## [Problem to work on]
Please report each line in the material below that includes "down".

## [Data extract]
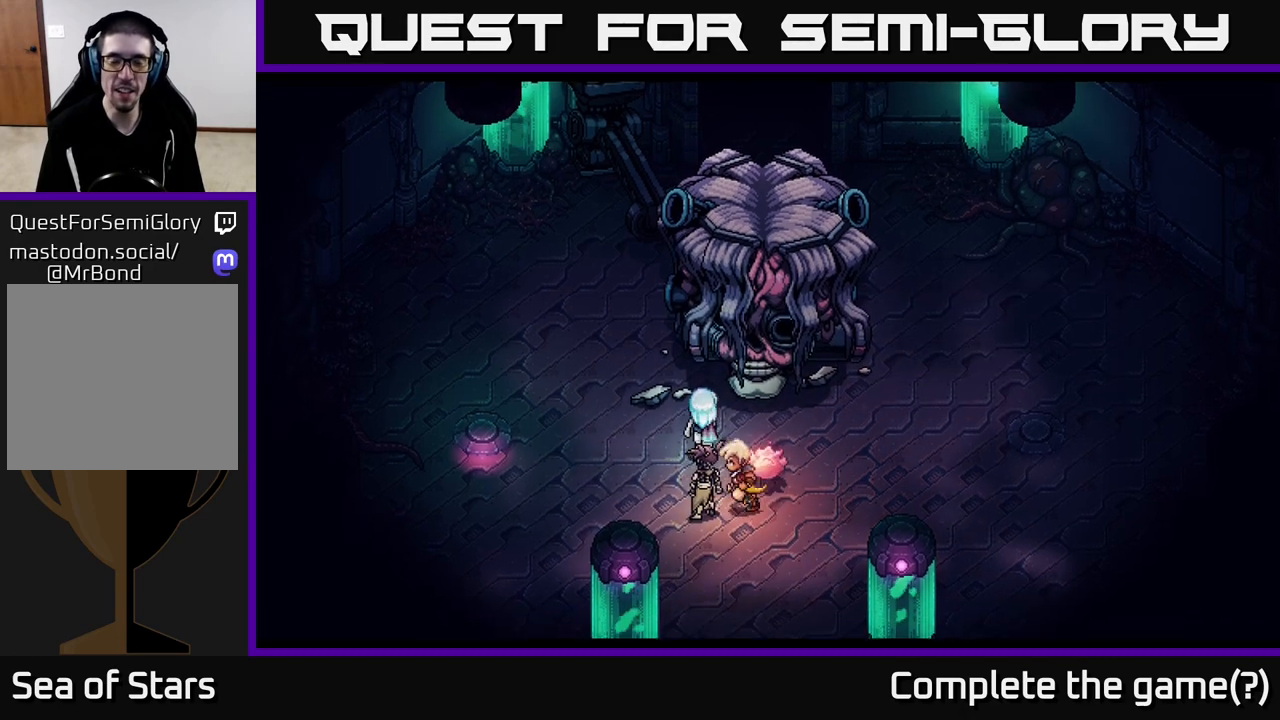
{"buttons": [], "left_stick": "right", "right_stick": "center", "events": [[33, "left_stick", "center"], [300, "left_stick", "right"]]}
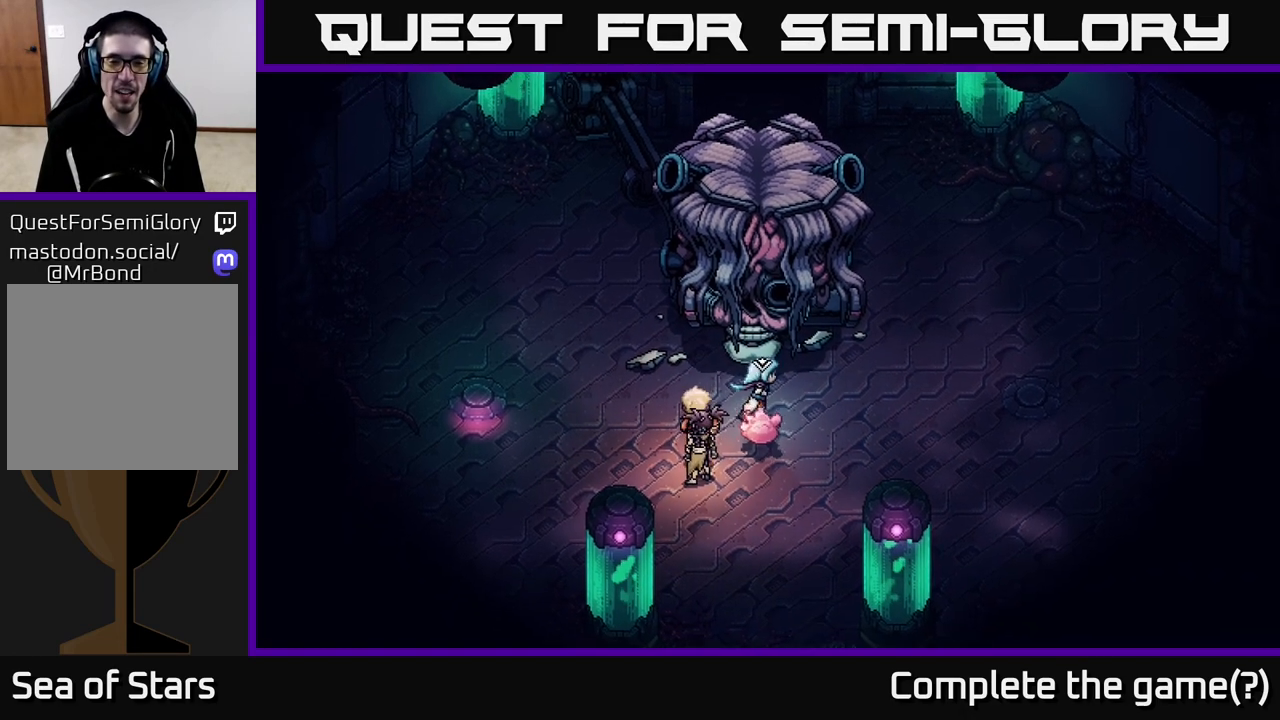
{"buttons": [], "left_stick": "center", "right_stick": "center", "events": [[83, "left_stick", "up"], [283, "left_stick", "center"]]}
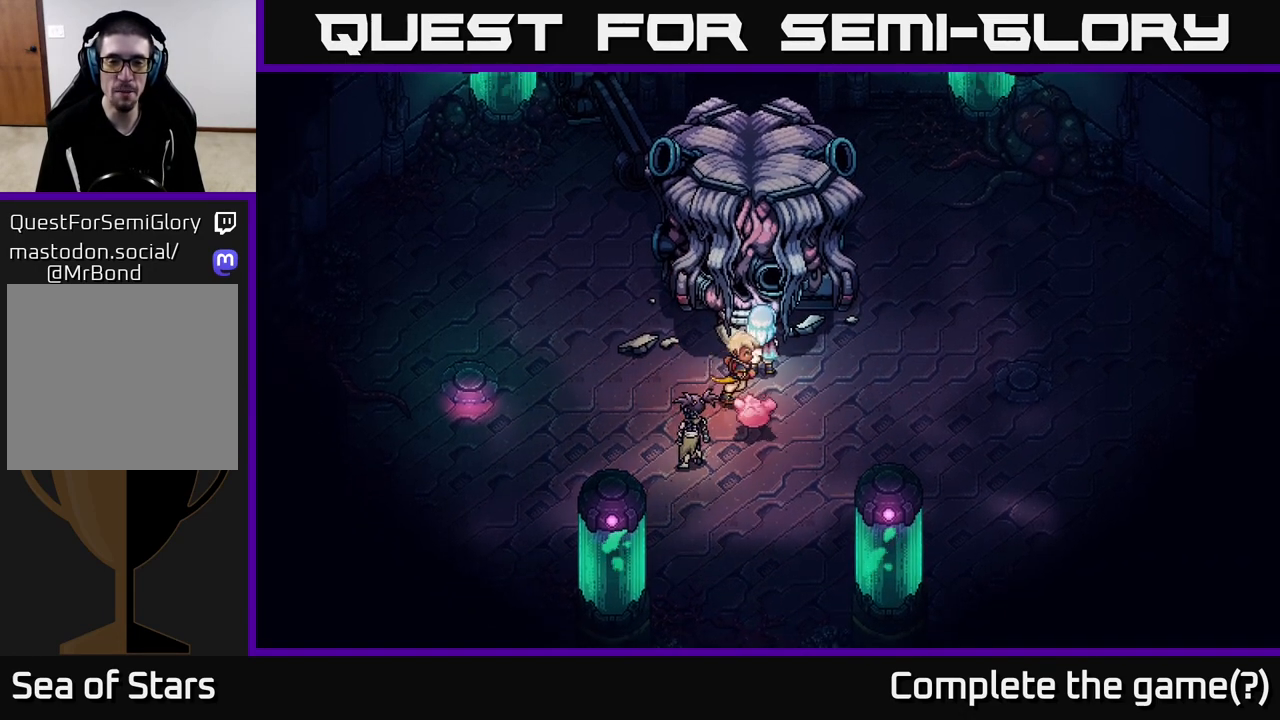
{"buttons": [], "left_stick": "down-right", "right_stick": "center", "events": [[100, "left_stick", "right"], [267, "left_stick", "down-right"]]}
...
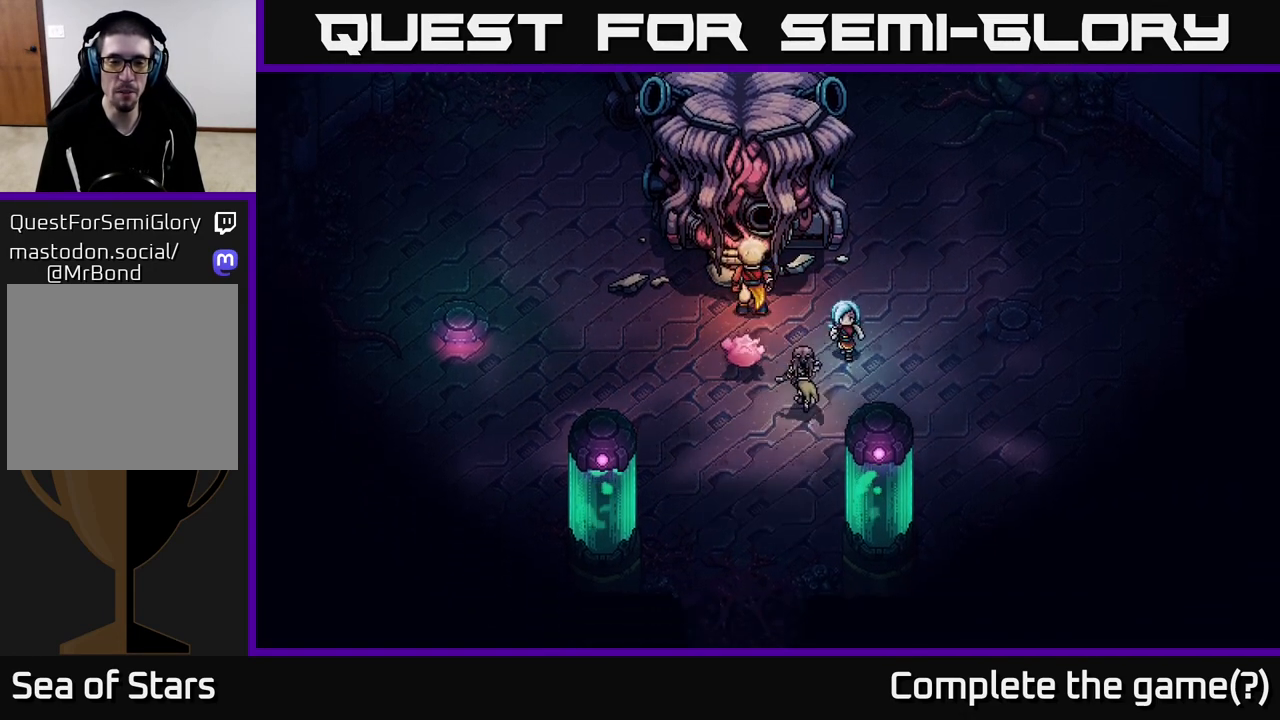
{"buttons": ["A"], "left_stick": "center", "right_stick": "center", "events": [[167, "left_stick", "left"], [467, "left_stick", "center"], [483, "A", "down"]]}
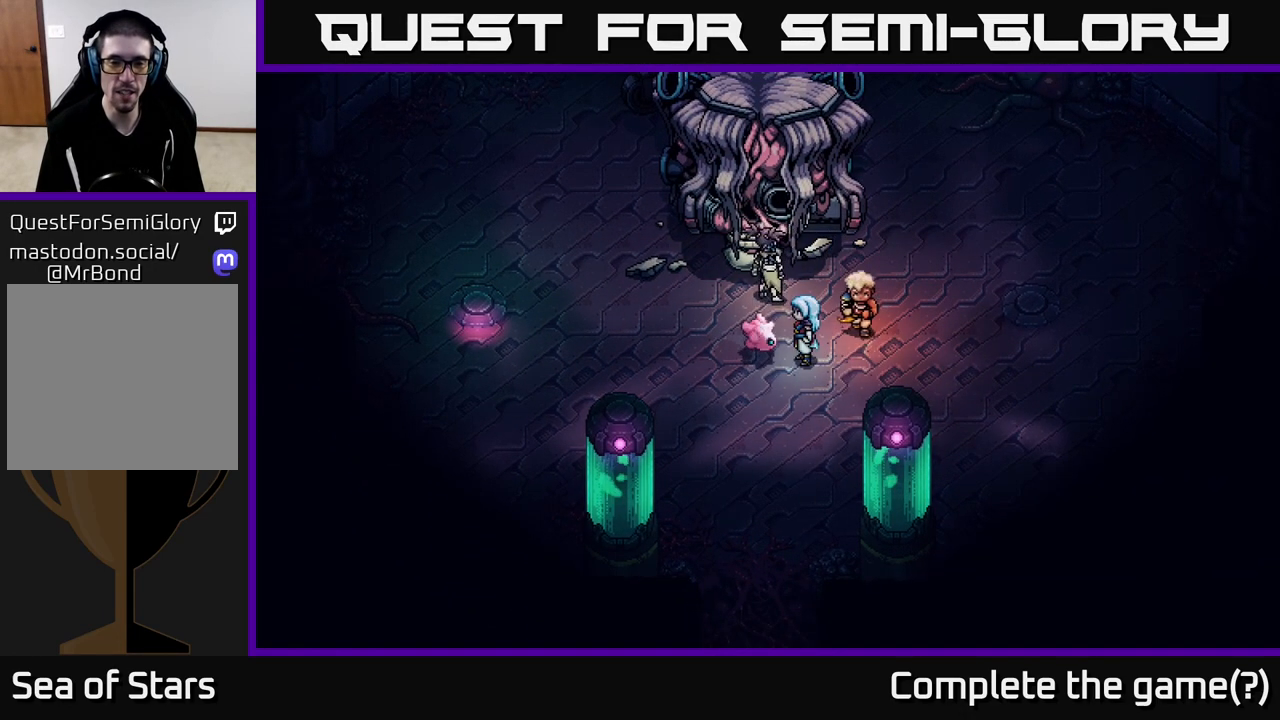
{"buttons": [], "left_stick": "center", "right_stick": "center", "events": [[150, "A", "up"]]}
--
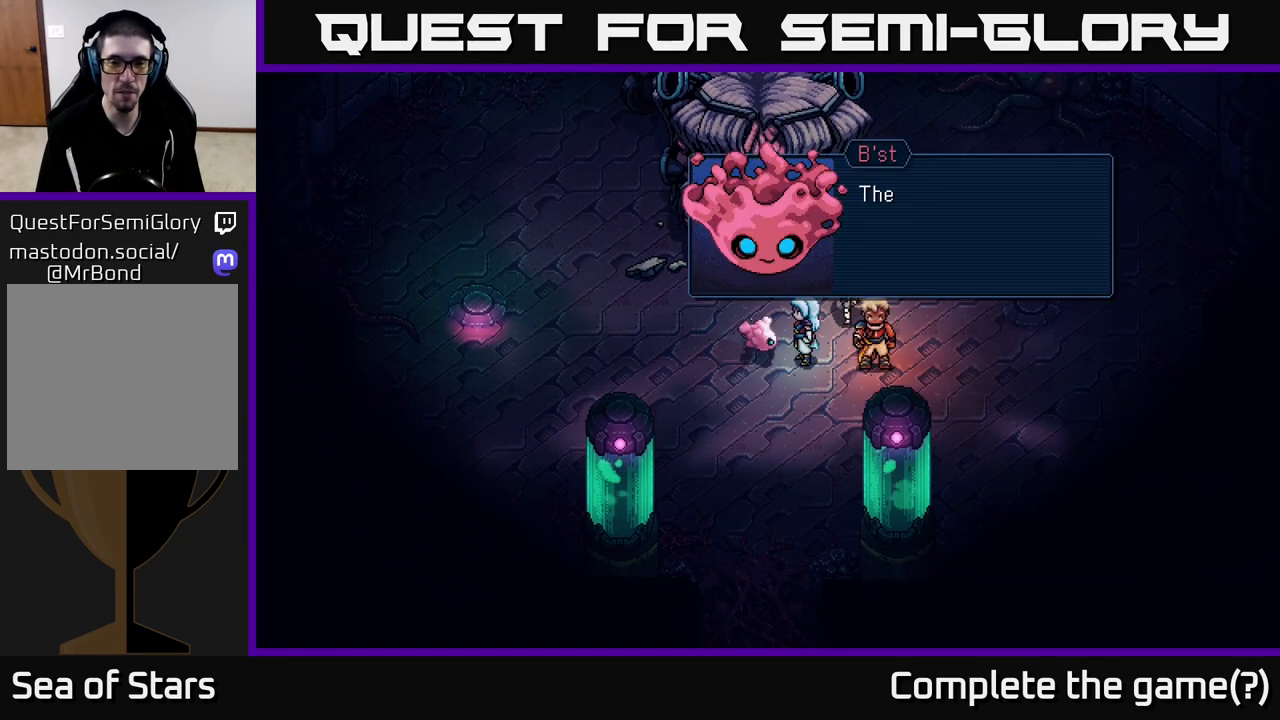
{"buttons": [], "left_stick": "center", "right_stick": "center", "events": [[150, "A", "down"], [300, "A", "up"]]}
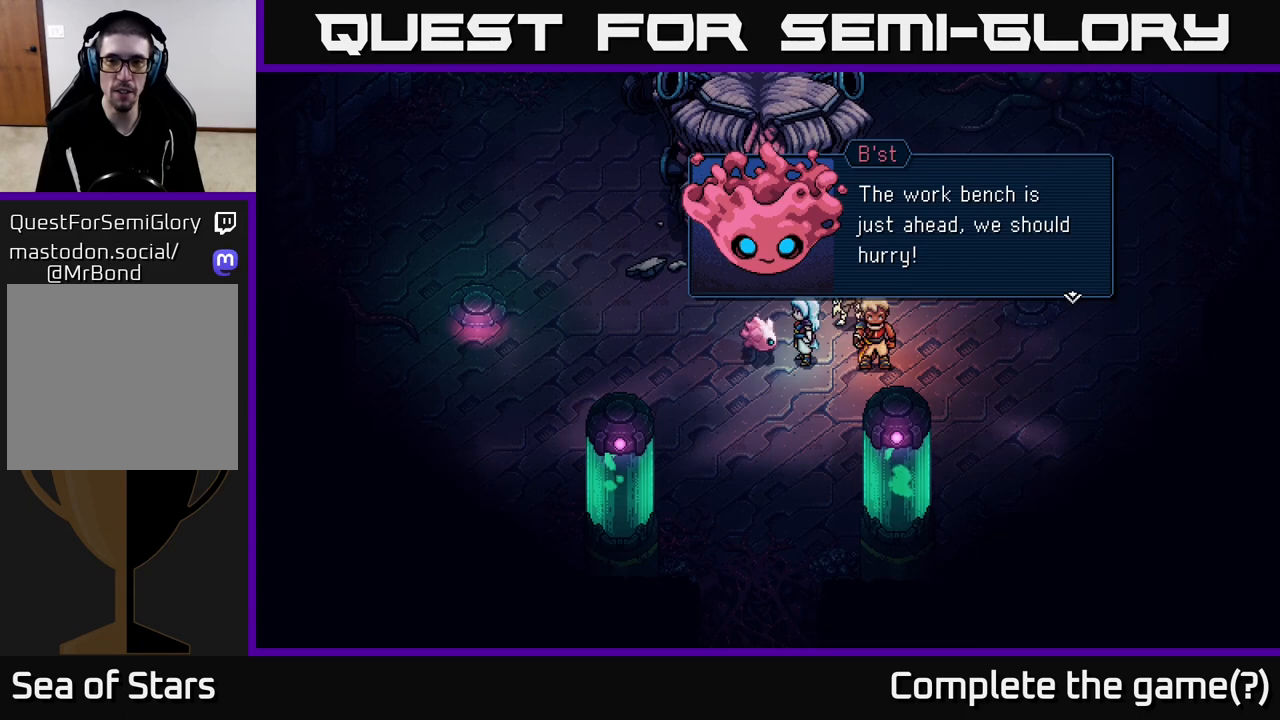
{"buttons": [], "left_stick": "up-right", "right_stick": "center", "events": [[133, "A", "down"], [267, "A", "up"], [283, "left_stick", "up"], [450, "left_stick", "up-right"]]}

## [Answer section]
{"buttons": [], "left_stick": "down-right", "right_stick": "center", "events": [[100, "left_stick", "right"], [267, "left_stick", "down-right"]]}
{"buttons": ["A"], "left_stick": "center", "right_stick": "center", "events": [[167, "left_stick", "left"], [467, "left_stick", "center"], [483, "A", "down"]]}
{"buttons": [], "left_stick": "center", "right_stick": "center", "events": [[150, "A", "down"], [300, "A", "up"]]}
{"buttons": [], "left_stick": "up-right", "right_stick": "center", "events": [[133, "A", "down"], [267, "A", "up"], [283, "left_stick", "up"], [450, "left_stick", "up-right"]]}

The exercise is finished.